_thread.lock object cannot be pickled when using Pytorch multiprocessing package with spawn method

Hi!

I’m trying to start a multiprocessing task using PPO algorithm, it worked well when I was using TD3 algorithm but somehow it fails for PPO for the problem of _thread.lock() cannot be pickled UPON STARTING, i.e. it fails when the start() method is called.

import gymnasium as gym
import numpy as np
from AsyncPPO import Worker
from PPO_torch import PPO
import torch.multiprocessing as mp


NUM_WORKERS = 3
UPDATE_ITER = 3*32
MAX_STEPS = 10000
GAMMA = 0.99
TAU = 0.0002
EXP_EPS = 128*10


if __name__ == "__main__":
    env = gym.make('MountainCarContinuous-v0')
    obs_shape = env.observation_space.shape[0]
    prev_obs = np.zeros(obs_shape)
    action_shape = env.action_space.shape[0]

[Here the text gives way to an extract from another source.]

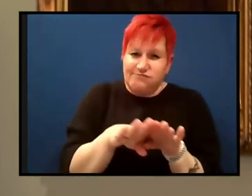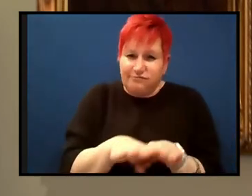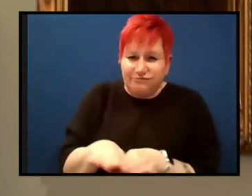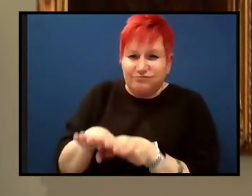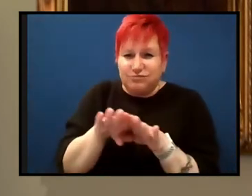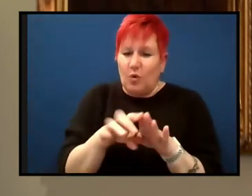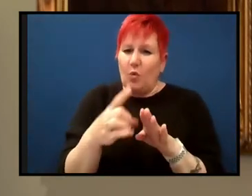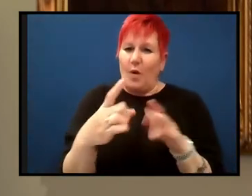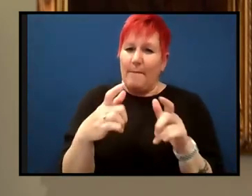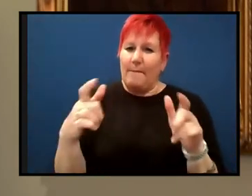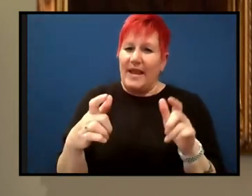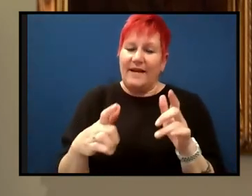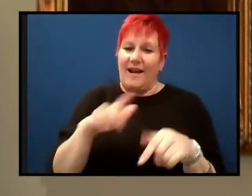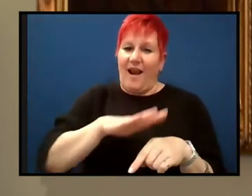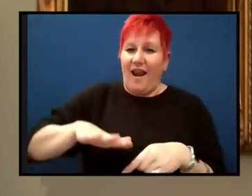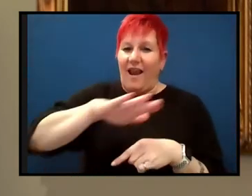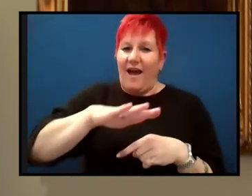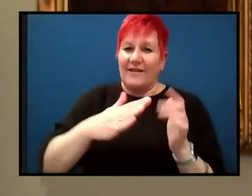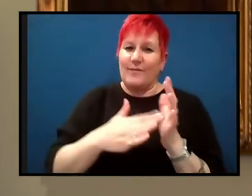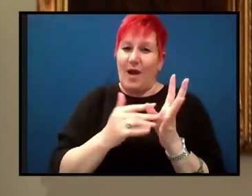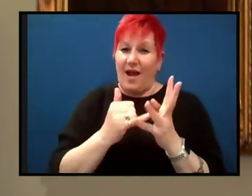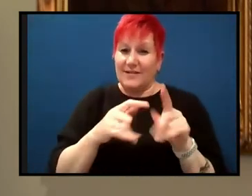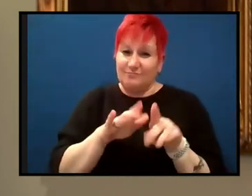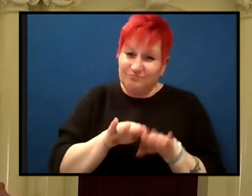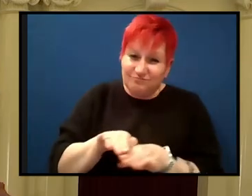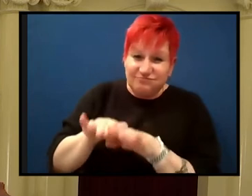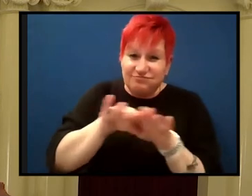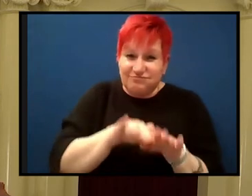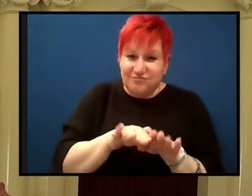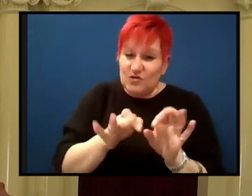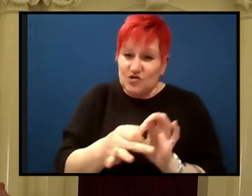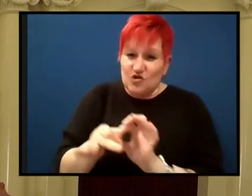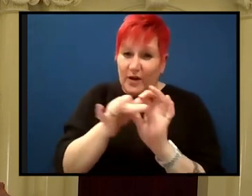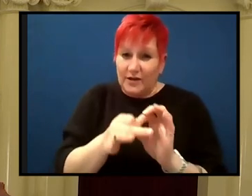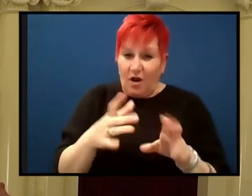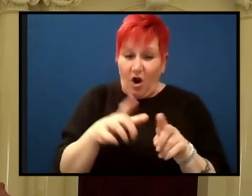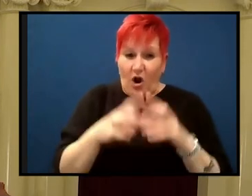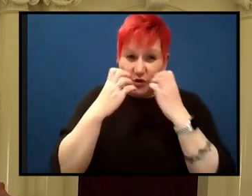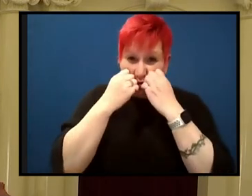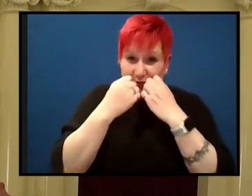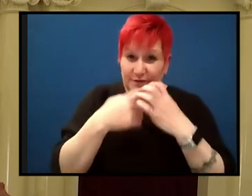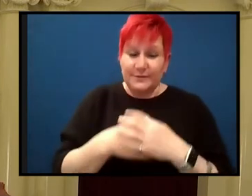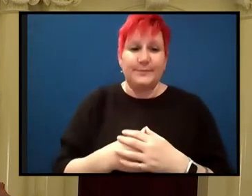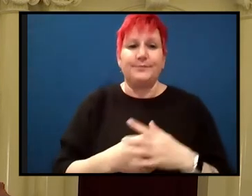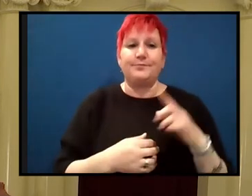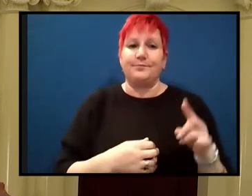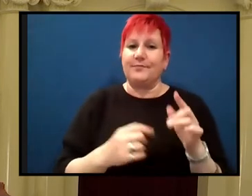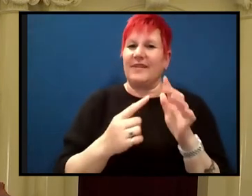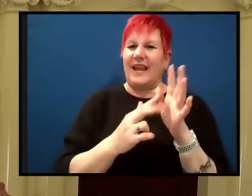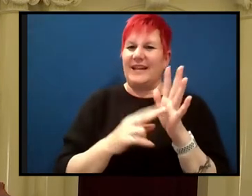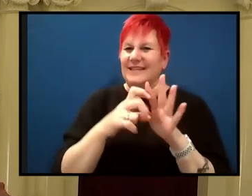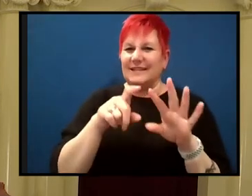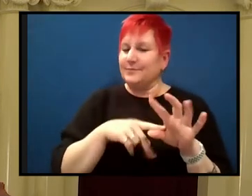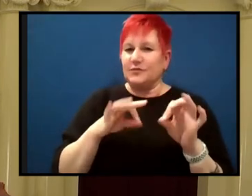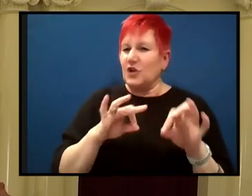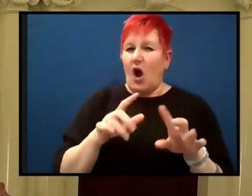goes to, to what we were, uh, talking about before, Andy? Yeah. Yeah. I don't, it's, it's not hard to, to prove once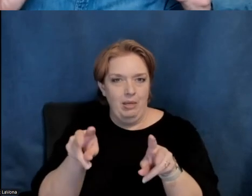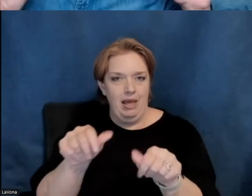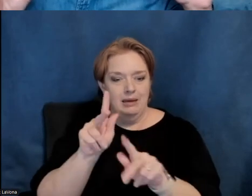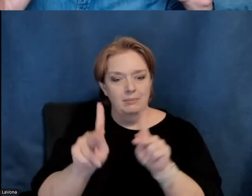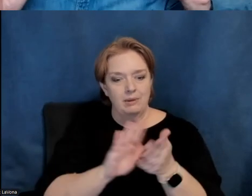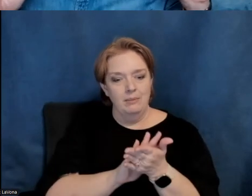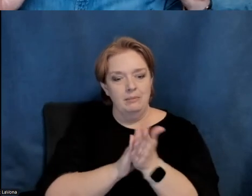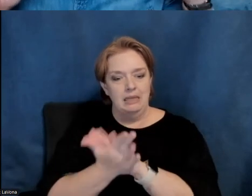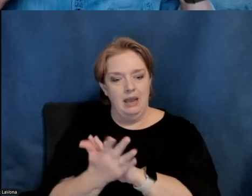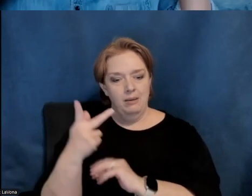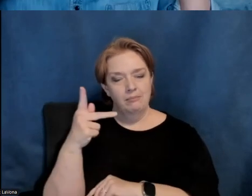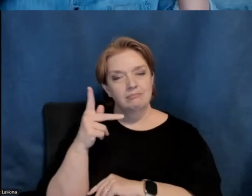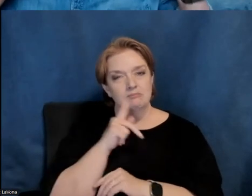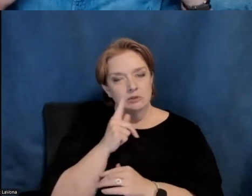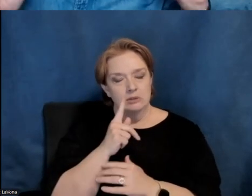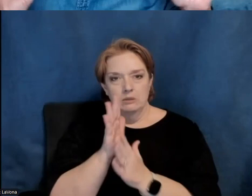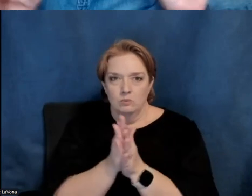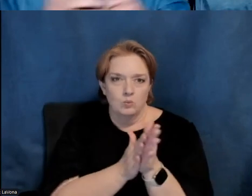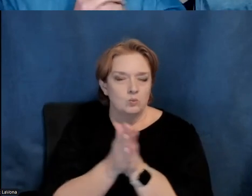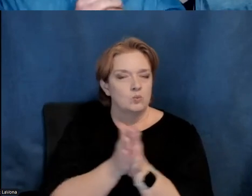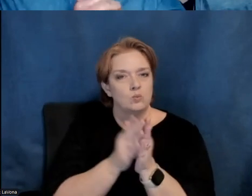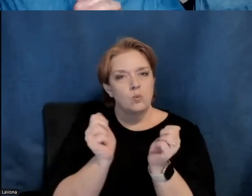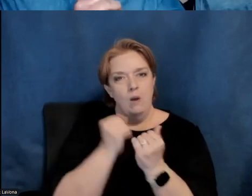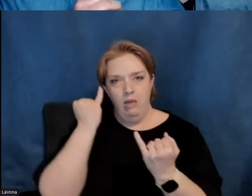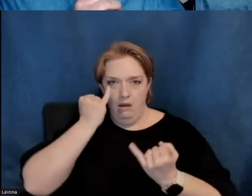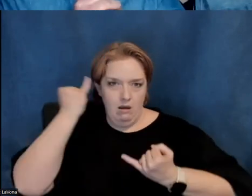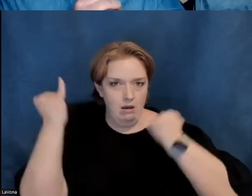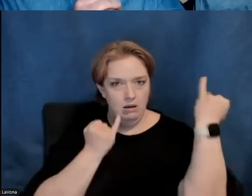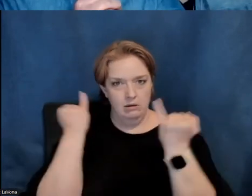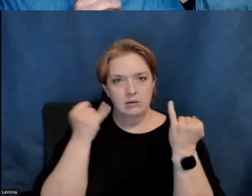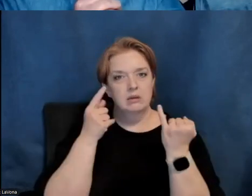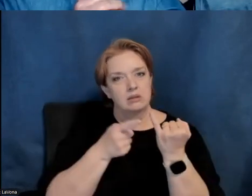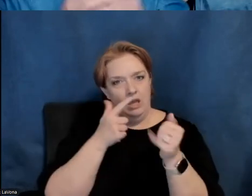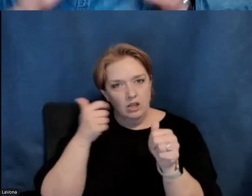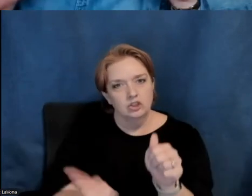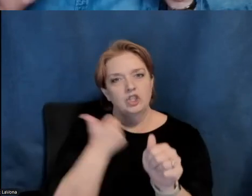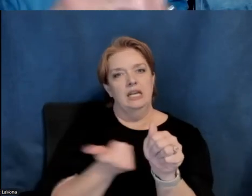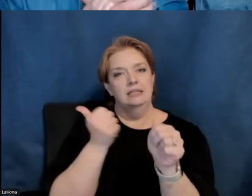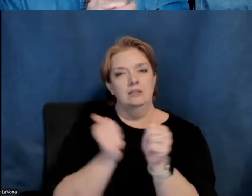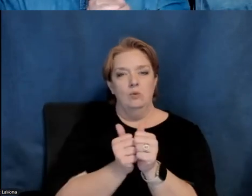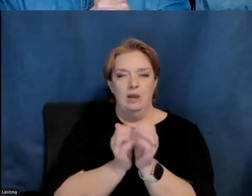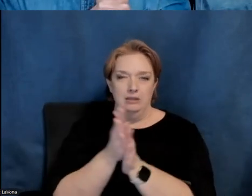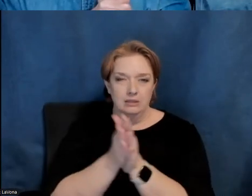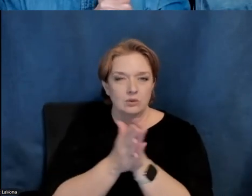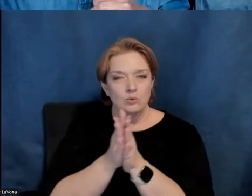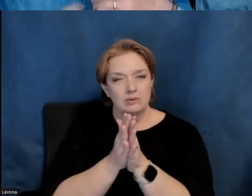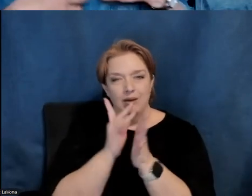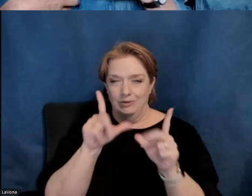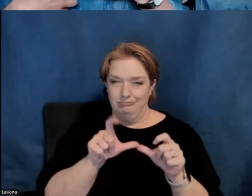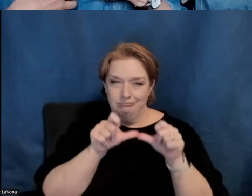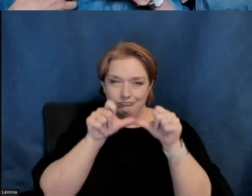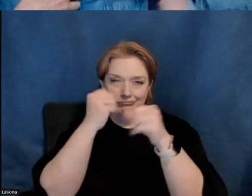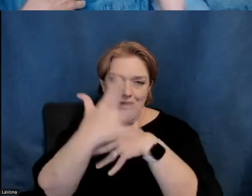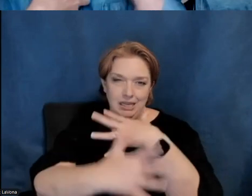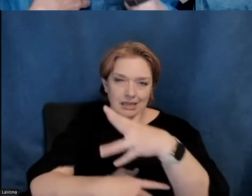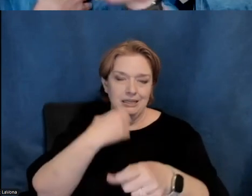passionate about, uh, notions that they pursue with, uh, with energy and enthusiasm over a long period of time. And, and,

    global_agent = PPO(num_states=obs_shape, num_actions=action_shape, mp=True, critic_lr=0.0002, actor_lr=0.0002)
    global_agent.share_memory()

    success_counter = 0
    step_counter = 0

    workers = []
    mp.set_start_method("spawn")
    for i in range(NUM_WORKERS):
        worker = Worker(globalAC=global_agent, name=str(i))
        t = mp.Process(target=worker.work)
        t.start()

        workers.append(t)

    for thread in workers:
        if not thread.is_alive():
            thread.join()

And it gives the following error:

Traceback (most recent call last):
  File "/home/itca-control/rl_ws/mpc_ws/src/rl_network/gym_test/AsyncPPO_mountain_car.py", line 40, in <module>
    t.start()
  File "/usr/lib/python3.8/multiprocessing/process.py", line 121, in start
    self._popen = self._Popen(self)
  File "/usr/lib/python3.8/multiprocessing/context.py", line 224, in _Popen
    return _default_context.get_context().Process._Popen(process_obj)
  File "/usr/lib/python3.8/multiprocessing/context.py", line 284, in _Popen
    return Popen(process_obj)
  File "/usr/lib/python3.8/multiprocessing/popen_spawn_posix.py", line 32, in __init__
    super().__init__(process_obj)
  File "/usr/lib/python3.8/multiprocessing/popen_fork.py", line 19, in __init__
    self._launch(process_obj)
  File "/usr/lib/python3.8/multiprocessing/popen_spawn_posix.py", line 47, in _launch
    reduction.dump(process_obj, fp)
  File "/usr/lib/python3.8/multiprocessing/reduction.py", line 60, in dump
    ForkingPickler(file, protocol).dump(obj)
TypeError: cannot pickle '_thread.lock' object
[W CudaIPCTypes.cpp:15] Producer process has been terminated before all shared CUDA tensors released. See Note [Sharing CUDA tensors]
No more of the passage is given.